======== MATERIAL FOR THIS EXERCISE

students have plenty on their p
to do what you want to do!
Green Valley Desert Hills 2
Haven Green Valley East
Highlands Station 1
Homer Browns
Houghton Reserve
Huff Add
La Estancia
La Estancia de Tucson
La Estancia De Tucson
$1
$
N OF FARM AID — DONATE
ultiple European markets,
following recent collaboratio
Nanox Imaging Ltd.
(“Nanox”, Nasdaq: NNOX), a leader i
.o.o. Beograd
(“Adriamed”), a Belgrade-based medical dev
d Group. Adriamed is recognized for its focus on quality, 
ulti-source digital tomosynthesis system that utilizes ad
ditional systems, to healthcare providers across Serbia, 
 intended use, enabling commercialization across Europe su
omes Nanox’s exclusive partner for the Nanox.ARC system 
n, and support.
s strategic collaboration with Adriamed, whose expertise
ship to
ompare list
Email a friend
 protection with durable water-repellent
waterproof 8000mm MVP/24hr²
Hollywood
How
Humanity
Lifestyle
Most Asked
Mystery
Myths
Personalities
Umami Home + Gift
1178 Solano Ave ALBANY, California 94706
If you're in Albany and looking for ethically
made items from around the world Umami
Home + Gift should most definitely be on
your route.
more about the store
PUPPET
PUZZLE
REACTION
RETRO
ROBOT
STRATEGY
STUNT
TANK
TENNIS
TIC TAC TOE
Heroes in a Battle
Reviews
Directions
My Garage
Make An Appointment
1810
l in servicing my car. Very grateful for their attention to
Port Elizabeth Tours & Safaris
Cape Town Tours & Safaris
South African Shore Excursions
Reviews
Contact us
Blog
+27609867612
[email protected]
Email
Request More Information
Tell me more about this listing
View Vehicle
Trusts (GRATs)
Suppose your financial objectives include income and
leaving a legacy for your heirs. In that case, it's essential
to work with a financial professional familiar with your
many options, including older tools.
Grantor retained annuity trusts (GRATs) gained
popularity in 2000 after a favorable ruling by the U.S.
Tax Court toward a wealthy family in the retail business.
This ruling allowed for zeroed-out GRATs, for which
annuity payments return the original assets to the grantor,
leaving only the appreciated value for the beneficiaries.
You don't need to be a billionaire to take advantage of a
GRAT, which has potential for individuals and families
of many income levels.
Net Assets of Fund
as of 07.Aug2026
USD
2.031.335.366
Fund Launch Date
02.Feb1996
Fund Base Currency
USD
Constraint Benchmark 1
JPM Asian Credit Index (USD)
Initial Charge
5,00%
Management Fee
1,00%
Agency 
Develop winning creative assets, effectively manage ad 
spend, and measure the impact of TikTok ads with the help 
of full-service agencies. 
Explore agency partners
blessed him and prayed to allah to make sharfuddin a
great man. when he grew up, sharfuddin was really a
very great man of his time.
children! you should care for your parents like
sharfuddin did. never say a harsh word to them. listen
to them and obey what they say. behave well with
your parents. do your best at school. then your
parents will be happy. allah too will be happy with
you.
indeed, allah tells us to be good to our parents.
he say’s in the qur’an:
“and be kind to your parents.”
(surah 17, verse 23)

================

**WORK ORDER:** Here the job is to set down exactly the lines of the material above that fall between the one with "Home + Gift should most definitely be on" and the one with "kind to your", inclusive, and nothing beyond them.

**SOLUTION BELOW:**
Home + Gift should most definitely be on
your route.
more about the store
PUPPET
PUZZLE
REACTION
RETRO
ROBOT
STRATEGY
STUNT
TANK
TENNIS
TIC TAC TOE
Heroes in a Battle
Reviews
Directions
My Garage
Make An Appointment
1810
l in servicing my car. Very grateful for their attention to
Port Elizabeth Tours & Safaris
Cape Town Tours & Safaris
South African Shore Excursions
Reviews
Contact us
Blog
+27609867612
[email protected]
Email
Request More Information
Tell me more about this listing
View Vehicle
Trusts (GRATs)
Suppose your financial objectives include income and
leaving a legacy for your heirs. In that case, it's essential
to work with a financial professional familiar with your
many options, including older tools.
Grantor retained annuity trusts (GRATs) gained
popularity in 2000 after a favorable ruling by the U.S.
Tax Court toward a wealthy family in the retail business.
This ruling allowed for zeroed-out GRATs, for which
annuity payments return the original assets to the grantor,
leaving only the appreciated value for the beneficiaries.
You don't need to be a billionaire to take advantage of a
GRAT, which has potential for individuals and families
of many income levels.
Net Assets of Fund
as of 07.Aug2026
USD
2.031.335.366
Fund Launch Date
02.Feb1996
Fund Base Currency
USD
Constraint Benchmark 1
JPM Asian Credit Index (USD)
Initial Charge
5,00%
Management Fee
1,00%
Agency 
Develop winning creative assets, effectively manage ad 
spend, and measure the impact of TikTok ads with the help 
of full-service agencies. 
Explore agency partners
blessed him and prayed to allah to make sharfuddin a
great man. when he grew up, sharfuddin was really a
very great man of his time.
children! you should care for your parents like
sharfuddin did. never say a harsh word to them. listen
to them and obey what they say. behave well with
your parents. do your best at school. then your
parents will be happy. allah too will be happy with
you.
indeed, allah tells us to be good to our parents.
he say’s in the qur’an:
“and be kind to your parents.”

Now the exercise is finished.